## EXCERPTED PASSAGE
In any color, African violets add a touch of mid-winter beauty
There is a lavender hue in the skies this month that I seldom see at other times of the year. Sometimes it tinges an overcast February morning and other times it can be seen in the low cloudy sunsets.
The lavender of February is a dusky shade sometimes referred to as “old lavender.” Perhaps this shading in the February skies is one reason that the beautiful lavender amethyst was selected as the birthstone for this month.
Amethyst is a form of quartz with a very unique crystal structure which creates its rich, brilliant violet/lavender color. Though its name, amethyst (from the Greek word “amethystos”) means “not-intoxicated,” “amethyst-violet” along with the “old lavender” of the February skies are delightfully intoxicating treats for this mid-winter month.
Another lavender treat in February which can be found in a beautiful, delicate little houseplant, easily obtainable at many home and garden shops now, is the African violet. Originally native to the eastern tropics of Africa in Tanzania and Kenya, the “Saintpaulia” or African violet grew as a wild species in shades of light to deep violet and white. The standard variety of the plant could grow to 12 to 16 inches in diameter and 8 to 10 inches tall. The plant’s rounded or oval leaves were a deep green, fleshy, and covered with fine, hairy down. Originally the blooms of the plant were five-lobed and grew in clusters of three to 10.

## EXCERPTED DATA

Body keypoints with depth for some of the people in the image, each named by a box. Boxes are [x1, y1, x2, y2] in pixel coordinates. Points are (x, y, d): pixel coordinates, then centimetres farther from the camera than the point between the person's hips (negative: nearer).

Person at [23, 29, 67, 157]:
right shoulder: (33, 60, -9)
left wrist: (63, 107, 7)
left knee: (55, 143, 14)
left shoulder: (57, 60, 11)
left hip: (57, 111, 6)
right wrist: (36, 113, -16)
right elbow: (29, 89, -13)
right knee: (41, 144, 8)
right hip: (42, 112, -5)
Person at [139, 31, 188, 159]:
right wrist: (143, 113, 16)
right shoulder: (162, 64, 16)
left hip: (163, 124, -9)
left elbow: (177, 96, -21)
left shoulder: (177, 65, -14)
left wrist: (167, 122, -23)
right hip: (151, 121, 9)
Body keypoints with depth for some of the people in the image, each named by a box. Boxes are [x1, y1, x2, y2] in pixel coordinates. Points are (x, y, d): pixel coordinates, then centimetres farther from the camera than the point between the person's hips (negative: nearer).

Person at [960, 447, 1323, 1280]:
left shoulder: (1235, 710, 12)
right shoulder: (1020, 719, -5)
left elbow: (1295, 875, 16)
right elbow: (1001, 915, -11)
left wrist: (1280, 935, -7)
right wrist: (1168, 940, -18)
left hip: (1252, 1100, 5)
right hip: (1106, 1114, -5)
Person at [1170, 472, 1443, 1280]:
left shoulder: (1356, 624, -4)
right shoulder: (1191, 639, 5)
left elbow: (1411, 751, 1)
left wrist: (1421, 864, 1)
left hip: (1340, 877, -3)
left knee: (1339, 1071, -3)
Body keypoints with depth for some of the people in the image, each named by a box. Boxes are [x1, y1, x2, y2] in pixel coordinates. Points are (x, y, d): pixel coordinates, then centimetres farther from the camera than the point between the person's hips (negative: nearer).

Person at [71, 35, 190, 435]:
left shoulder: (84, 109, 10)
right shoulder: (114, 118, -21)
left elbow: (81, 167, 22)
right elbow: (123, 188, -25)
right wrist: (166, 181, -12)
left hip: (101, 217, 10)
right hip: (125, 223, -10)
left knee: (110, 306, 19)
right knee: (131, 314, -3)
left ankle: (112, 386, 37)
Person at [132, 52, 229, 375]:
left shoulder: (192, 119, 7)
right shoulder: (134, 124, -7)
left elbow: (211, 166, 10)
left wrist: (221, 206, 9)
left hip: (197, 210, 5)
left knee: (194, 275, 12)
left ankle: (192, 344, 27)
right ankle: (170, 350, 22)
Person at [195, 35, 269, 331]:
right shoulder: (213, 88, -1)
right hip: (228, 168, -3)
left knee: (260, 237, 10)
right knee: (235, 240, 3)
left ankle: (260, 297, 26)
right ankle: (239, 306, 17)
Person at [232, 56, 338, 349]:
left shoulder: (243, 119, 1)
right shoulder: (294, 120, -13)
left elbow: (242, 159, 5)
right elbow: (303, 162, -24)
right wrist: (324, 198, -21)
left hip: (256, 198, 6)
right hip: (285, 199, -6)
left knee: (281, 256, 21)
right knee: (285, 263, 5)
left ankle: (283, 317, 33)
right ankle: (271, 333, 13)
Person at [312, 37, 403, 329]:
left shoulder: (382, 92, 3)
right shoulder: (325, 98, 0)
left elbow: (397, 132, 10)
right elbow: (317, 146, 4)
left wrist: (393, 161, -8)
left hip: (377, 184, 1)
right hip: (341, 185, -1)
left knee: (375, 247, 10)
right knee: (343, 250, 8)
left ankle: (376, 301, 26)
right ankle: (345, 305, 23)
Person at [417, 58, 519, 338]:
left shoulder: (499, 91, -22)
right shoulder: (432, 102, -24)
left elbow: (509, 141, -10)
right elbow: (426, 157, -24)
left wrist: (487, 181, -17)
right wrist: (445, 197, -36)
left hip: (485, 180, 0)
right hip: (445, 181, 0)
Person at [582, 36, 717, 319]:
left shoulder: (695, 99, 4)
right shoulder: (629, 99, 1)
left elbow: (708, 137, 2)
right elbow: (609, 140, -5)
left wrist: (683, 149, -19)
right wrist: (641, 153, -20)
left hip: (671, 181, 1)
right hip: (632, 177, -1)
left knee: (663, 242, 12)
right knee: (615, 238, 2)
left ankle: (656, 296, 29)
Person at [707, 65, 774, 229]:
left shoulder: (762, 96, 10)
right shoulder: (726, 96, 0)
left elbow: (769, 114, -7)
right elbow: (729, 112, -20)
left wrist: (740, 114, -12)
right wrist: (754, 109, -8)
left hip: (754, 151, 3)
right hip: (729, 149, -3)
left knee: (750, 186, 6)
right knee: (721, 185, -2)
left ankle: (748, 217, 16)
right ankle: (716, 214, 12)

## WHAT YOU SHOULD DO
Please write out the full article on African violets and amethyst from above, word for word.

## SOLUTION
In any color, African violets add a touch of mid-winter beauty
There is a lavender hue in the skies this month that I seldom see at other times of the year. Sometimes it tinges an overcast February morning and other times it can be seen in the low cloudy sunsets.
The lavender of February is a dusky shade sometimes referred to as “old lavender.” Perhaps this shading in the February skies is one reason that the beautiful lavender amethyst was selected as the birthstone for this month.
Amethyst is a form of quartz with a very unique crystal structure which creates its rich, brilliant violet/lavender color. Though its name, amethyst (from the Greek word “amethystos”) means “not-intoxicated,” “amethyst-violet” along with the “old lavender” of the February skies are delightfully intoxicating treats for this mid-winter month.
Another lavender treat in February which can be found in a beautiful, delicate little houseplant, easily obtainable at many home and garden shops now, is the African violet. Originally native to the eastern tropics of Africa in Tanzania and Kenya, the “Saintpaulia” or African violet grew as a wild species in shades of light to deep violet and white. The standard variety of the plant could grow to 12 to 16 inches in diameter and 8 to 10 inches tall. The plant’s rounded or oval leaves were a deep green, fleshy, and covered with fine, hairy down. Originally the blooms of the plant were five-lobed and grew in clusters of three to 10.